RIO - Quando esteve no Brasil pela primeira vez, no início dos anos 70, durante a fase mais aguda da ditadura militar, o grego (naturalizado francês) Kostantin Costa-Gavras já respondia pela reputação de autor de incômodos filmes políticos. O diretor desembarcou no país a caminho de Belo Horizonte, onde faria, para o filme Estado de sítio (1973), pesquisas sobre guerrilheiros uruguaios que sequestram um cônsul brasileiro e um oficial da inteligência americana. A fama do longa Z (1969), que reconstitui o golpe militar da Argélia, então corria o mundo como ganhador do Oscar de Filme Estrangeiro.

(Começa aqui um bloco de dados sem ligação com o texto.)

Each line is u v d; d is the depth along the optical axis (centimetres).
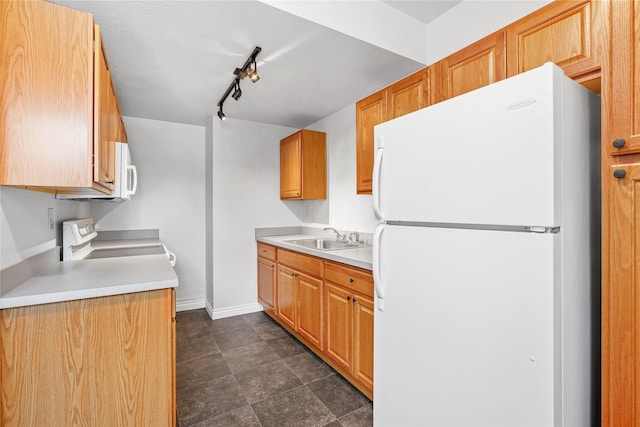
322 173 332
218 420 175
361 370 193
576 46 122
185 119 342
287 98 279
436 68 180
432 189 125
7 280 120
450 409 119
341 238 309
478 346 109
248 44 186
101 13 154
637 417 96
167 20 161
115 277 143
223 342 277
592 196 112
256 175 358
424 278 129
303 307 261
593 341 111
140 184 338
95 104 121
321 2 169
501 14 173
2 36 108
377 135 152
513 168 99
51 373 119
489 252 106
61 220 206
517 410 99
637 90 98
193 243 366
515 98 99
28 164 111
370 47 190
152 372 135
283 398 196
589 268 109
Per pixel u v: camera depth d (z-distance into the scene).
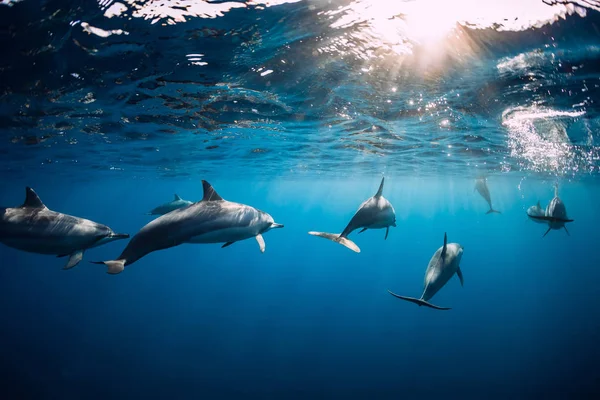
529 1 4.23
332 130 11.66
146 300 40.28
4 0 4.08
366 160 19.09
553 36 4.90
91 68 6.15
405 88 7.27
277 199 70.75
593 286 46.91
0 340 24.38
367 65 6.06
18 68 6.07
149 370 21.98
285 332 30.42
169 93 7.73
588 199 45.41
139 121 10.35
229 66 6.13
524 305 36.94
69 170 22.91
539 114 8.93
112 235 5.50
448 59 5.73
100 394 18.92
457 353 25.14
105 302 38.47
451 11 4.41
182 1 4.16
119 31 4.84
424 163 19.59
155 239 3.90
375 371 22.83
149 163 20.28
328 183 37.53
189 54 5.62
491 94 7.54
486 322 31.69
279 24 4.68
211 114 9.70
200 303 40.06
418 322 32.59
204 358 24.31
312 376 22.20
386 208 5.32
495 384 20.73
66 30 4.78
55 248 5.05
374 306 39.19
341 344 27.56
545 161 16.98
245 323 32.75
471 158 16.97
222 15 4.46
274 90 7.55
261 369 23.06
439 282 4.53
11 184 32.69
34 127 10.65
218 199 4.62
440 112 9.07
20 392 18.41
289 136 12.80
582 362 22.41
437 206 76.06
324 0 4.16
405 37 5.05
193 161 19.81
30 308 34.16
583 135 11.14
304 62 5.96
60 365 21.58
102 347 24.94
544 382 20.61
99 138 12.65
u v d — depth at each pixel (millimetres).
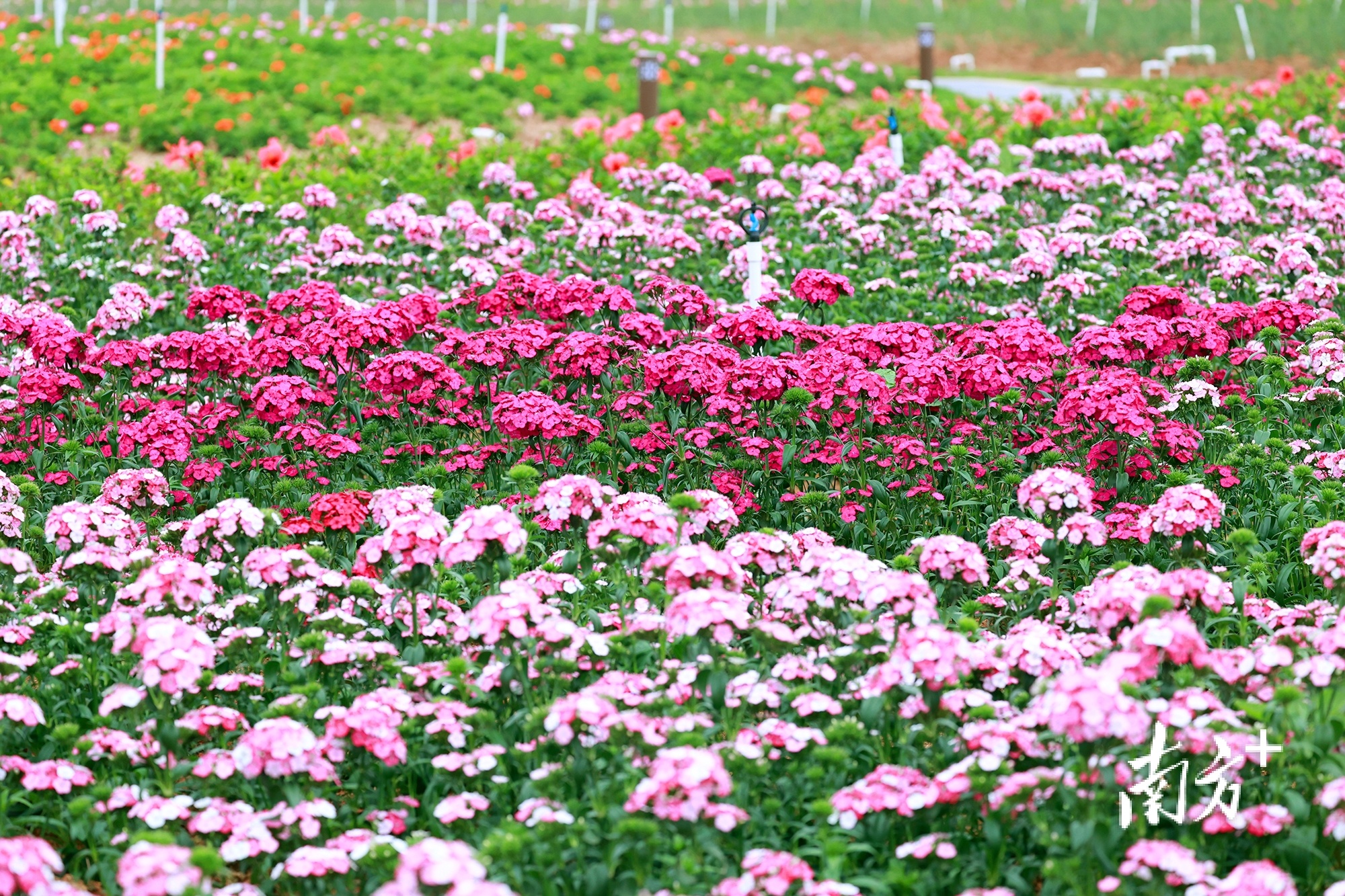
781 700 5633
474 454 8289
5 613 6449
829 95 25750
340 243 12273
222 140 19766
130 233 14180
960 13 37688
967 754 5316
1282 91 20516
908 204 14227
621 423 8727
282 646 6281
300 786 5266
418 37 27562
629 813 4809
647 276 12141
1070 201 15008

Não viajei ao Brasil em segredo. Mas, naquela época, não seria bom ser associado a um filme como Z lembrou o cineasta de 76 anos, em entrevista ao Jornal do Brasil durante o Festival de Berlim, onde Eden is west, seu mais recente trabalho, fechou a competição. Não deu outra. Na alfândega brasileira, quando olharam para os meus documentos, foram logo perguntando: O senhor é o Costa-Gavras? Despistei explicando que não, que eu me chamava Kostantinos Gavras, que Gavras é um nome muito comum na Grécia.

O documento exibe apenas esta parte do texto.